Recommended by Bill Adams, Safari Consultants
Zambia is the home of the walking safari, pioneered by Norman Carr in South Luangwa back in the 1950s. While there are many places now offering on-foot experiences, the Chikoko Trails, which is only accessible to walkers, gives you the sense of feeling very remote. “This is one of the wildest camps you’ll experience in Africa,” says Adams. “It’s raw nature on your doorstep.” North Luangwa, where lion have a reputation for being particularly feisty, is one for the more adventurous walker. But there is little to beat the experience of following lion on foot as they stalk huge buffalo herds.
• Day 1-3 After overnighting in Lusaka, fly to Kafue National Park, where you will spend three nights exploring the wilderness, primarily on foot, from Musekese Camp.
• Day 4 Fly to Mfuwe, the gateway to South Luangwa. Transfer north to Tafika Camp.

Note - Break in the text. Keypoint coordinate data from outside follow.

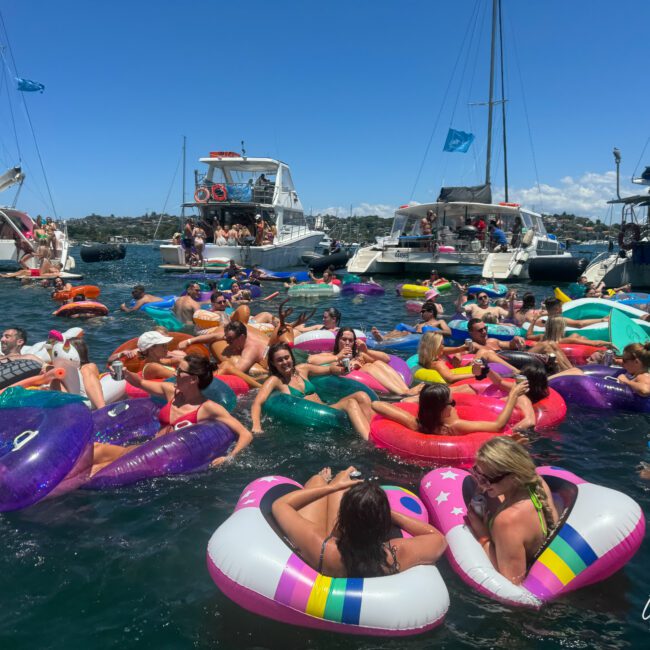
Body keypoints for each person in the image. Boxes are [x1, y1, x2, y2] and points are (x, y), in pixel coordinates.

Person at [270, 465, 447, 577]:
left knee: (317, 481)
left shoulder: (323, 548)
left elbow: (280, 505)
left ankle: (331, 481)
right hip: (365, 546)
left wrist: (332, 488)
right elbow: (438, 538)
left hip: (336, 551)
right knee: (343, 486)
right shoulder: (396, 554)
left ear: (342, 519)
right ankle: (341, 479)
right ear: (383, 525)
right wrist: (385, 513)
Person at [90, 355, 253, 475]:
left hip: (160, 461)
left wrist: (229, 457)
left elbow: (245, 434)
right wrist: (125, 373)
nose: (175, 373)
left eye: (180, 371)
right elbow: (140, 383)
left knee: (96, 470)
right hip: (144, 450)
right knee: (95, 450)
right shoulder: (171, 392)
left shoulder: (208, 408)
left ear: (193, 379)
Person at [466, 437, 559, 585]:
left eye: (487, 479)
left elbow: (511, 582)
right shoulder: (537, 484)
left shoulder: (507, 521)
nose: (480, 483)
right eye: (476, 472)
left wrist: (483, 535)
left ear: (513, 477)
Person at [251, 342, 373, 438]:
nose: (284, 362)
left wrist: (342, 370)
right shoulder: (275, 380)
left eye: (286, 357)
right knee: (350, 403)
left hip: (327, 407)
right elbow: (257, 402)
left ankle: (374, 429)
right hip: (314, 417)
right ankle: (369, 441)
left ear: (292, 357)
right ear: (273, 363)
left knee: (361, 395)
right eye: (279, 360)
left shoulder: (302, 369)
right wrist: (256, 425)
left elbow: (329, 369)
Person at [371, 381, 528, 436]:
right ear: (440, 409)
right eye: (452, 404)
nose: (454, 406)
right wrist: (513, 396)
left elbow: (376, 404)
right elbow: (498, 426)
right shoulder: (455, 426)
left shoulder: (416, 424)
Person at [309, 327, 421, 396]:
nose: (347, 343)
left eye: (351, 340)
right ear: (338, 340)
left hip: (375, 382)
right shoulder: (331, 355)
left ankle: (405, 390)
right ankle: (402, 392)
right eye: (344, 339)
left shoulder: (358, 354)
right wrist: (338, 357)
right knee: (368, 367)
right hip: (349, 383)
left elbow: (386, 359)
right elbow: (311, 360)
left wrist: (367, 351)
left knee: (377, 363)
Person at [184, 320, 268, 387]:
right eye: (226, 338)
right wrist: (189, 341)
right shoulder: (243, 334)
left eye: (230, 340)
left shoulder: (250, 351)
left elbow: (235, 372)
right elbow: (216, 336)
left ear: (241, 337)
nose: (227, 342)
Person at [415, 331, 518, 384]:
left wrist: (460, 350)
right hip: (465, 372)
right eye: (441, 344)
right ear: (435, 347)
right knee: (487, 353)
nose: (443, 346)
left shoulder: (431, 356)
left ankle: (515, 371)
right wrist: (477, 374)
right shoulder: (438, 364)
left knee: (484, 351)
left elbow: (447, 349)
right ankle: (517, 372)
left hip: (459, 368)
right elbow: (450, 378)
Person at [50, 338, 106, 410]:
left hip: (90, 399)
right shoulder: (66, 370)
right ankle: (69, 408)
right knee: (55, 379)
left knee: (85, 370)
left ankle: (102, 409)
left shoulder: (89, 367)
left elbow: (90, 378)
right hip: (72, 400)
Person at [107, 331, 179, 379]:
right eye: (163, 345)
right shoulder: (153, 367)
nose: (166, 348)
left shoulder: (162, 362)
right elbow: (181, 377)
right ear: (151, 349)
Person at [371, 301, 451, 340]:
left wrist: (433, 331)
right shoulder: (421, 323)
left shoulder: (439, 322)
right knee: (401, 329)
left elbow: (448, 332)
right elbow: (413, 329)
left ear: (431, 312)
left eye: (423, 311)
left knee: (406, 333)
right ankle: (383, 337)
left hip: (422, 338)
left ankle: (383, 338)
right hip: (414, 335)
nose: (421, 313)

• Days 5-7 Walk from Tafika to the Chikoko Trails where three nights are spent walking between the Chikoko and Crocodile bushcamps.
• Days 8-10 Walk to the airstrip and connect to Mwaleshi Camp for three nights, from where you will explore North Luangwa on foot.

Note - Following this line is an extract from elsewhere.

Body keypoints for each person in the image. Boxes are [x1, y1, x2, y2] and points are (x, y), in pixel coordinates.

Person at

• Day 11 Return by air to Mfuwe for your scheduled flight to Lusaka and beyond.
TA insider tip
As an addition to a walking safari in South and North Luangwa, Zambian Ground Handlers suggests spending four nights in the remote, little-visited Luambe National Park, which lies between the two. Luambe Camp provides exclusive access to the region.
Recommended by Nick Aslin, Zambian Ground Handlers
Zambia is ideal for romantic getaways. There’s an array of private lodges tucked away in secluded parts of some of Africa’s finest national parks, with the chance to enjoy vast wildernesses, sunset river cruises and the magnificent Victoria Falls.
• Days 1-3 Arrive into Lusaka and transfer to Mfuwe in South Luangwa. On entering the park, you hug the western bank of the Luangwa River, heading towards Mchenja Bush Camp, taking you through some of the best game-viewing territory in southern Africa. During your stay, you will have ample opportunity to explore the area both on foot and in vehicles.
• Days 4-5 Your home for the next two days is the comfortable Chinzombo Camp, comprising six villas positioned on the Luangwa River. Its contemporary design is something new for Zambia but surely is now the benchmark by which all other camps will be measured.
• Days 6-9 Fly to the Lower Zambezi, where you will stay at Chongwe River Camp, set on the bank of the Zambezi River close to the western edge of the park. You will be able to see game on foot, from vehicles or from the water in boats or canoes.
• Days 9-11 Head to Livingstone to stay at one of Zambia’s most romantic camps. Tongabezi is set on a large bend in the Zambezi River, 20km upstream from the Victoria Falls.
TA insider tip For a more budget option in South Luangwa, Rhino Africa recommends staying at the Nsolo Bush Camp. Positioned on the Luwi River it is one of the remotest camps in the park and a favoured area for lion. This can be combined with a couple of nights at the four-chalet Luwi Bush Camp, with its nearby lagoon. Don’t miss the bush walk from Nsolo to Luwi.